In article 1 for example, they considered the following estimator:
$\sum' = [a S^{-1} + (b/trace(S))I]^{-1}$
where $a = k-p-1$ and $b = p(p+1) -2$ and $k>p+1$.
After I read the two articles, I became a little bit confused. 
(1) Do they always consider that the true covariance matrix $\sum$ is proportional to the identity matrix (i.e., $\sum= \gamma I$), where $\gamma$ is a constant? And finally they give us the new shrinkage estimator based only on this assumption?
(2) If the answer of question (1) is yes, their proposed shrinkage estimator will not become accurate if we assume that the true covariance matrix $\sum$ is not proportional to the identity matrix. Am I wrong?
 A: I never looked at any of this stuff before, but it is interesting.  In light of advances in nonlinear optimization, I think there are likely to be better approaches available nowadays, especially with regard to how to more directly do eigenvalue optimization, rather than using ad hoc adjustments and constraints.
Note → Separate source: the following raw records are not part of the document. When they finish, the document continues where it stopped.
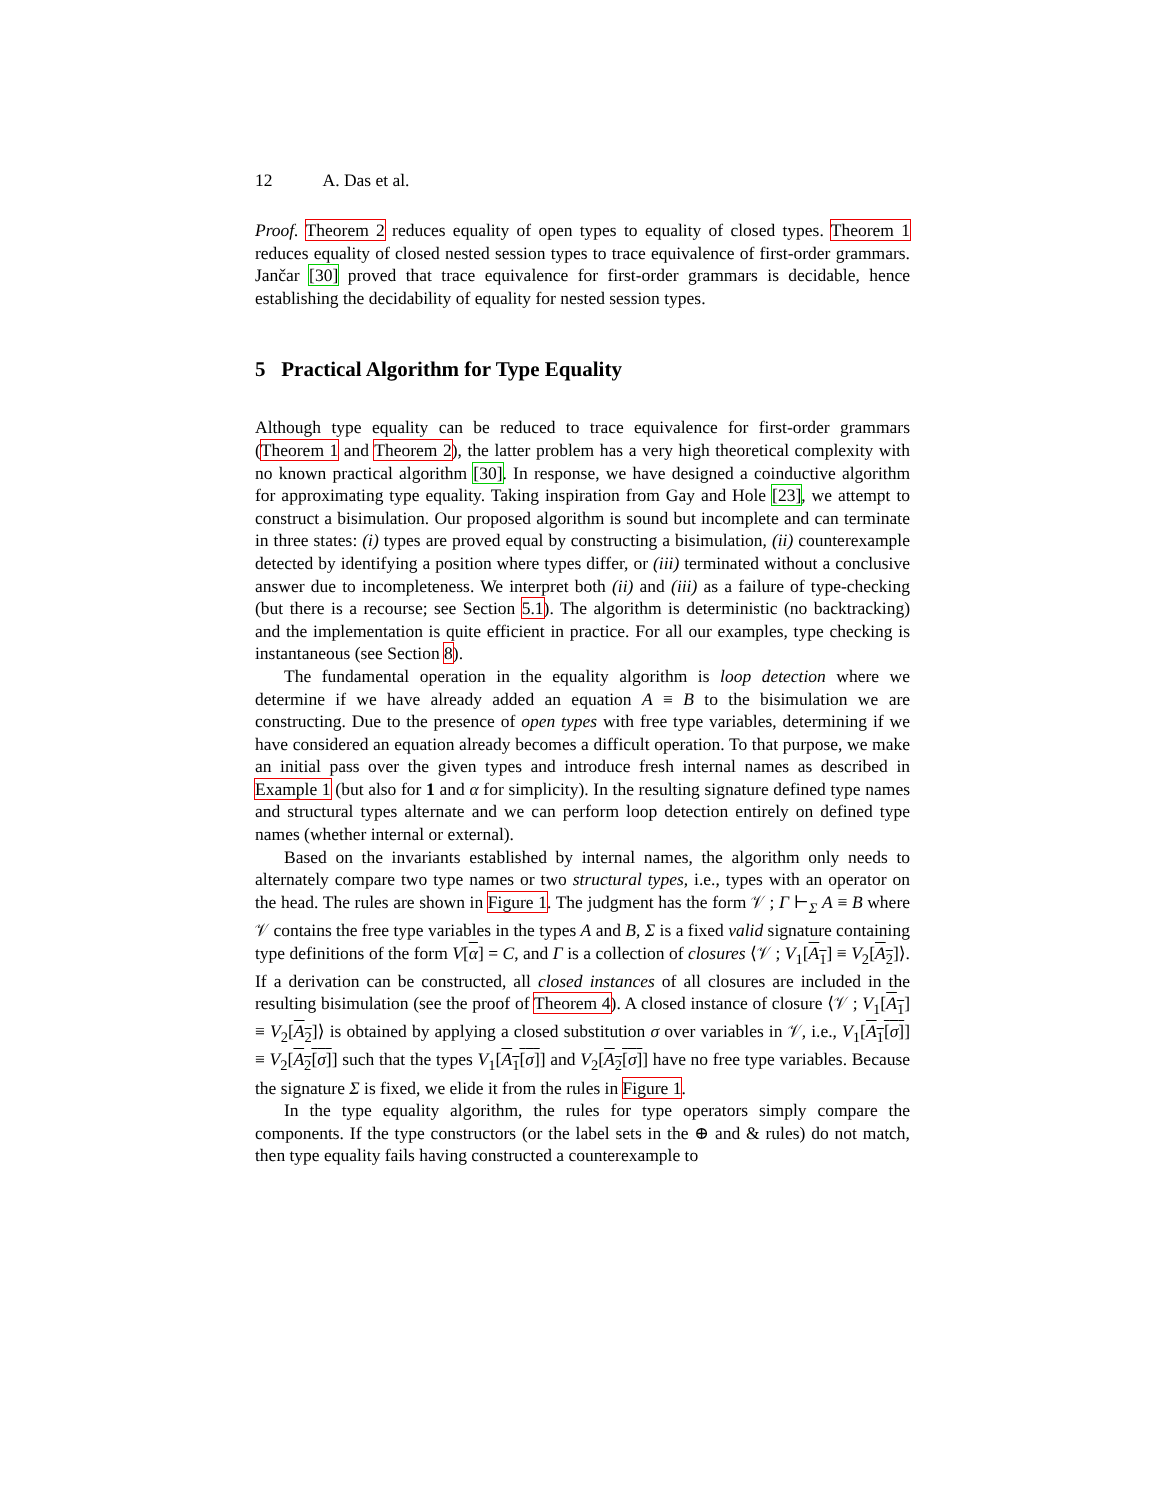12 A. Das et al.
Proof. Theorem 2 reduces equality of open types to equality of closed types. Theorem 1 reduces equality of closed nested session types to trace equivalence of first-order grammars. Jančar [30] proved that trace equivalence for first-order grammars is decidable, hence establishing the decidability of equality for nested session types.
5 Practical Algorithm for Type Equality
Although type equality can be reduced to trace equivalence for first-order grammars (Theorem 1 and Theorem 2), the latter problem has a very high theoretical complexity with no known practical algorithm [30]. In response, we have designed a coinductive algorithm for approximating type equality. Taking inspiration from Gay and Hole [23], we attempt to construct a bisimulation. Our proposed algorithm is sound but incomplete and can terminate in three states: (i) types are proved equal by constructing a bisimulation, (ii) counterexample detected by identifying a position where types differ, or (iii) terminated without a conclusive answer due to incompleteness. We interpret both (ii) and (iii) as a failure of type-checking (but there is a recourse; see Section 5.1). The algorithm is deterministic (no backtracking) and the implementation is quite efficient in practice. For all our examples, type checking is instantaneous (see Section 8).
The fundamental operation in the equality algorithm is loop detection where we determine if we have already added an equation A ≡ B to the bisimulation we are constructing. Due to the presence of open types with free type variables, determining if we have considered an equation already becomes a difficult operation. To that purpose, we make an initial pass over the given types and introduce fresh internal names as described in Example 1 (but also for 1 and α for simplicity). In the resulting signature defined type names and structural types alternate and we can perform loop detection entirely on defined type names (whether internal or external).
Based on the invariants established by internal names, the algorithm only needs to alternately compare two type names or two structural types, i.e., types with an operator on the head. The rules are shown in Figure 1. The judgment has the form 𝒱 ; Γ ⊢<sub>Σ</sub> A ≡ B where 𝒱 contains the free type variables in the types A and B, Σ is a fixed valid signature containing type definitions of the form V[α] = C, and Γ is a collection of closures ⟨𝒱 ; V<sub>1</sub>[A<sub>1</sub>] ≡ V<sub>2</sub>[A<sub>2</sub>]⟩. If a derivation can be constructed, all closed instances of all closures are included in the resulting bisimulation (see the proof of Theorem 4). A closed instance of closure ⟨𝒱 ; V<sub>1</sub>[A<sub>1</sub>] ≡ V<sub>2</sub>[A<sub>2</sub>]⟩ is obtained by applying a closed substitution σ over variables in 𝒱, i.e., V<sub>1</sub>[A<sub>1</sub>[σ]] ≡ V<sub>2</sub>[A<sub>2</sub>[σ]] such that the types V<sub>1</sub>[A<sub>1</sub>[σ]] and V<sub>2</sub>[A<sub>2</sub>[σ]] have no free type variables. Because the signature Σ is fixed, we elide it from the rules in Figure 1.
In the type equality algorithm, the rules for type operators simply compare the components. If the type constructors (or the label sets in the ⊕ and & rules) do not match, then type equality fails having constructed a counterexample to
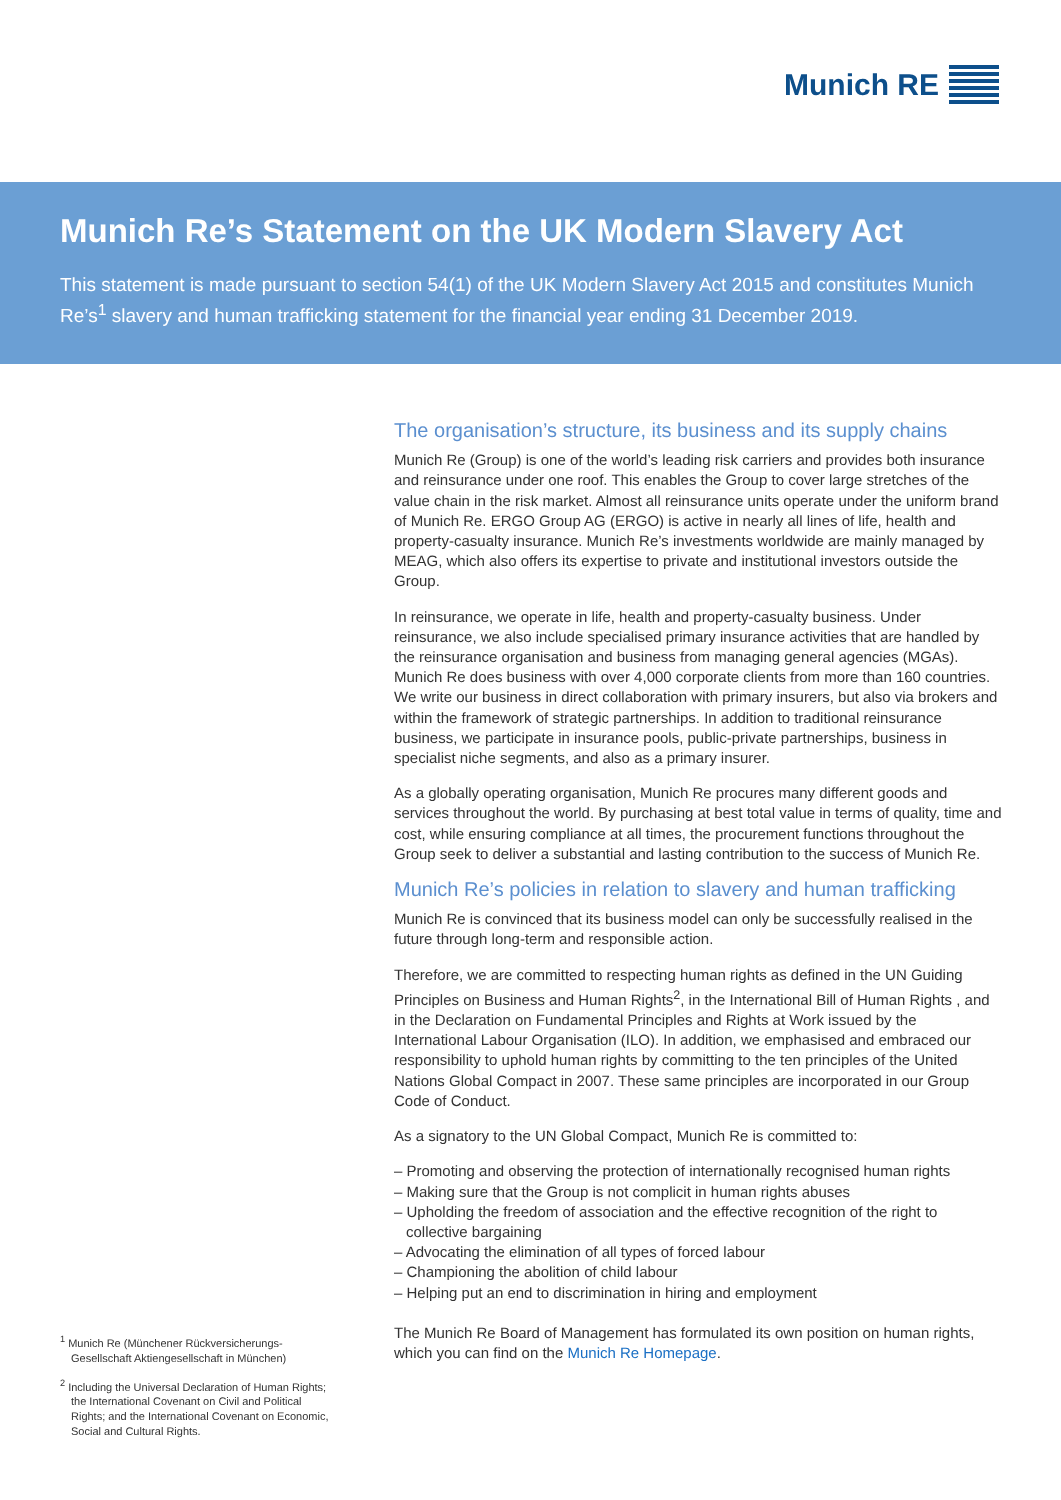Munich RE
Munich Re’s Statement on the UK Modern Slavery Act
This statement is made pursuant to section 54(1) of the UK Modern Slavery Act 2015 and constitutes Munich Re’s<sup>1</sup> slavery and human trafficking statement for the financial year ending 31 December 2019.
The organisation’s structure, its business and its supply chains
Munich Re (Group) is one of the world’s leading risk carriers and provides both insurance and reinsurance under one roof. This enables the Group to cover large stretches of the value chain in the risk market. Almost all reinsurance units operate under the uniform brand of Munich Re. ERGO Group AG (ERGO) is active in nearly all lines of life, health and property-casualty insurance. Munich Re’s investments worldwide are mainly managed by MEAG, which also offers its expertise to private and institutional investors outside the Group.
In reinsurance, we operate in life, health and property-casualty business. Under reinsurance, we also include specialised primary insurance activities that are handled by the reinsurance organisation and business from managing general agencies (MGAs). Munich Re does business with over 4,000 corporate clients from more than 160 countries. We write our business in direct collaboration with primary insurers, but also via brokers and within the framework of strategic partnerships. In addition to traditional reinsurance business, we participate in insurance pools, public-private partnerships, business in specialist niche segments, and also as a primary insurer.
As a globally operating organisation, Munich Re procures many different goods and services throughout the world. By purchasing at best total value in terms of quality, time and cost, while ensuring compliance at all times, the procurement functions throughout the Group seek to deliver a substantial and lasting contribution to the success of Munich Re.
Munich Re’s policies in relation to slavery and human trafficking
Munich Re is convinced that its business model can only be successfully realised in the future through long-term and responsible action.
Therefore, we are committed to respecting human rights as defined in the UN Guiding Principles on Business and Human Rights<sup>2</sup>, in the International Bill of Human Rights , and in the Declaration on Fundamental Principles and Rights at Work issued by the International Labour Organisation (ILO). In addition, we emphasised and embraced our responsibility to uphold human rights by committing to the ten principles of the United Nations Global Compact in 2007. These same principles are incorporated in our Group Code of Conduct.
As a signatory to the UN Global Compact, Munich Re is committed to:
– Promoting and observing the protection of internationally recognised human rights
– Making sure that the Group is not complicit in human rights abuses
– Upholding the freedom of association and the effective recognition of the right to collective bargaining
– Advocating the elimination of all types of forced labour
– Championing the abolition of child labour
– Helping put an end to discrimination in hiring and employment
The Munich Re Board of Management has formulated its own position on human rights, which you can find on the Munich Re Homepage.
<sup>1</sup> Munich Re (Münchener Rückversicherungs-Gesellschaft Aktiengesellschaft in München)
<sup>2</sup> Including the Universal Declaration of Human Rights; the International Covenant on Civil and Political Rights; and the International Covenant on Economic, Social and Cultural Rights.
They are NOT considering the true covariance matrix to be proportional to the identity matrix.  What they are doing is adjusting the best unbiased estimator of the inverse of the covariance in the direction toward a scalar multiple of the identity matrix, in which the scaling is based on trace of best unbiased estimator of covariance. In other words, they are adjusting the inverse covariance estimate in the direction of a perfectly conditioned matrix, i.e., a matrix having 2-norm condition number = 1 (which is the "best" possible conditioning).  That is why this is called eigenvalue shrinkage.  The eigenvalues are being compressed in the direction toward being equal, i.e., they are downward adjusting the 2-norm condition number of the estimated inverse covariance matrix, which therefore is downward adjusting the condition number of the estimated covariance matrix.
So rather than calling this eigenvalue shrinkage, it would be more informative and less confusing to call it (2-norm) condition number shrinkage.